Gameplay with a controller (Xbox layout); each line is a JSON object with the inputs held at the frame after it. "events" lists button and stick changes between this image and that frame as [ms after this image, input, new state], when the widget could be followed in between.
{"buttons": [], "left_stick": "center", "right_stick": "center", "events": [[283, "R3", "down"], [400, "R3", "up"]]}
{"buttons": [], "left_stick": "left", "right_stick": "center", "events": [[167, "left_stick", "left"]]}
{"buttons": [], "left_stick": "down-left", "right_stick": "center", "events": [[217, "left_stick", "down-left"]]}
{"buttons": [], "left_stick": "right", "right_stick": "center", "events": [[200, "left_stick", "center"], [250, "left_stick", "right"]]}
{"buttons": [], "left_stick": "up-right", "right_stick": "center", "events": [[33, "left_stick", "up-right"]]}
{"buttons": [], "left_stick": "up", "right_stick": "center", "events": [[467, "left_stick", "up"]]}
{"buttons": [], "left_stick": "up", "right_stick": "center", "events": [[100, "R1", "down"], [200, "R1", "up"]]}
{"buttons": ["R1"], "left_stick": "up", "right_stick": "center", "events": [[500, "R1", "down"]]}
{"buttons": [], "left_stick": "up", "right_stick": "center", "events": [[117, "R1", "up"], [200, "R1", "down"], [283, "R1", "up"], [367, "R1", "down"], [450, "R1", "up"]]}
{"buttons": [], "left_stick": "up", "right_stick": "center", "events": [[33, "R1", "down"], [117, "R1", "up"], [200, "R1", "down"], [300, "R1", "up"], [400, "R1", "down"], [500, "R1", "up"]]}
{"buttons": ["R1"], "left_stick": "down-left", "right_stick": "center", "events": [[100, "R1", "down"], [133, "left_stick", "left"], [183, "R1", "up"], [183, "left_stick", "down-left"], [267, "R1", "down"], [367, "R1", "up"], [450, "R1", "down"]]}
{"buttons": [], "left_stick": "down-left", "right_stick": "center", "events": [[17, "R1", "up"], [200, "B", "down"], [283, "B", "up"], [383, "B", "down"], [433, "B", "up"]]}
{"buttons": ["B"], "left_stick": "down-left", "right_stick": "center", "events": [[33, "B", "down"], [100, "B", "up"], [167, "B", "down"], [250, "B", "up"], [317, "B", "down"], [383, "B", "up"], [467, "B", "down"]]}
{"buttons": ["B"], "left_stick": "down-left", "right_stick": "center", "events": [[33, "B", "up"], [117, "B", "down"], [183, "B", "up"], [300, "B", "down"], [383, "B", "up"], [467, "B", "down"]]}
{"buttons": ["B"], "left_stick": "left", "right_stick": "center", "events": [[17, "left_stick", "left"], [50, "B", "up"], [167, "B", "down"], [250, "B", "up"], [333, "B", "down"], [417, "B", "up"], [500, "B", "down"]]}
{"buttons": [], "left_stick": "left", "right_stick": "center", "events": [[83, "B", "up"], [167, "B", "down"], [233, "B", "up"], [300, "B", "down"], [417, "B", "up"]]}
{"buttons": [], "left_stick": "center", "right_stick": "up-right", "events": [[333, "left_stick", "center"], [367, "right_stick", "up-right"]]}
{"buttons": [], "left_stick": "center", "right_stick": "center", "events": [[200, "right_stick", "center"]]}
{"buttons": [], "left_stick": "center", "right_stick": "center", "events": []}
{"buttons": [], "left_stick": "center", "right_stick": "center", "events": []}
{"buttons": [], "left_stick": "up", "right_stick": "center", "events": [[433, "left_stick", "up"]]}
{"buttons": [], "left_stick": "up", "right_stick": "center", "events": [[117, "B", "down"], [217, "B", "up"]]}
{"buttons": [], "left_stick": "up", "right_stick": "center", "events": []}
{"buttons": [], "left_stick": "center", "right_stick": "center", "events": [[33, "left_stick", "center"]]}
■ ■ ■ ■ ■ ■ ■
### EXERCISE
Your answer should contain every entry, transcribed exactly.

### RESPONSE FOR THIS EXERCISE
Gameplay with a controller (Xbox layout); each line is a JSON object with the inputs held at the frame after it. "events" lists button and stick changes between this image and that frame as [ms after this image, input, new state], when the widget could be followed in between.
{"buttons": [], "left_stick": "center", "right_stick": "center", "events": [[283, "R3", "down"], [400, "R3", "up"]]}
{"buttons": [], "left_stick": "left", "right_stick": "center", "events": [[167, "left_stick", "left"]]}
{"buttons": [], "left_stick": "down-left", "right_stick": "center", "events": [[217, "left_stick", "down-left"]]}
{"buttons": [], "left_stick": "right", "right_stick": "center", "events": [[200, "left_stick", "center"], [250, "left_stick", "right"]]}
{"buttons": [], "left_stick": "up-right", "right_stick": "center", "events": [[33, "left_stick", "up-right"]]}
{"buttons": [], "left_stick": "up", "right_stick": "center", "events": [[467, "left_stick", "up"]]}
{"buttons": [], "left_stick": "up", "right_stick": "center", "events": [[100, "R1", "down"], [200, "R1", "up"]]}
{"buttons": ["R1"], "left_stick": "up", "right_stick": "center", "events": [[500, "R1", "down"]]}
{"buttons": [], "left_stick": "up", "right_stick": "center", "events": [[117, "R1", "up"], [200, "R1", "down"], [283, "R1", "up"], [367, "R1", "down"], [450, "R1", "up"]]}
{"buttons": [], "left_stick": "up", "right_stick": "center", "events": [[33, "R1", "down"], [117, "R1", "up"], [200, "R1", "down"], [300, "R1", "up"], [400, "R1", "down"], [500, "R1", "up"]]}
{"buttons": ["R1"], "left_stick": "down-left", "right_stick": "center", "events": [[100, "R1", "down"], [133, "left_stick", "left"], [183, "R1", "up"], [183, "left_stick", "down-left"], [267, "R1", "down"], [367, "R1", "up"], [450, "R1", "down"]]}
{"buttons": [], "left_stick": "down-left", "right_stick": "center", "events": [[17, "R1", "up"], [200, "B", "down"], [283, "B", "up"], [383, "B", "down"], [433, "B", "up"]]}
{"buttons": ["B"], "left_stick": "down-left", "right_stick": "center", "events": [[33, "B", "down"], [100, "B", "up"], [167, "B", "down"], [250, "B", "up"], [317, "B", "down"], [383, "B", "up"], [467, "B", "down"]]}
{"buttons": ["B"], "left_stick": "down-left", "right_stick": "center", "events": [[33, "B", "up"], [117, "B", "down"], [183, "B", "up"], [300, "B", "down"], [383, "B", "up"], [467, "B", "down"]]}
{"buttons": ["B"], "left_stick": "left", "right_stick": "center", "events": [[17, "left_stick", "left"], [50, "B", "up"], [167, "B", "down"], [250, "B", "up"], [333, "B", "down"], [417, "B", "up"], [500, "B", "down"]]}
{"buttons": [], "left_stick": "left", "right_stick": "center", "events": [[83, "B", "up"], [167, "B", "down"], [233, "B", "up"], [300, "B", "down"], [417, "B", "up"]]}
{"buttons": [], "left_stick": "center", "right_stick": "up-right", "events": [[333, "left_stick", "center"], [367, "right_stick", "up-right"]]}
{"buttons": [], "left_stick": "center", "right_stick": "center", "events": [[200, "right_stick", "center"]]}
{"buttons": [], "left_stick": "center", "right_stick": "center", "events": []}
{"buttons": [], "left_stick": "center", "right_stick": "center", "events": []}
{"buttons": [], "left_stick": "up", "right_stick": "center", "events": [[433, "left_stick", "up"]]}
{"buttons": [], "left_stick": "up", "right_stick": "center", "events": [[117, "B", "down"], [217, "B", "up"]]}
{"buttons": [], "left_stick": "up", "right_stick": "center", "events": []}
{"buttons": [], "left_stick": "center", "right_stick": "center", "events": [[33, "left_stick", "center"]]}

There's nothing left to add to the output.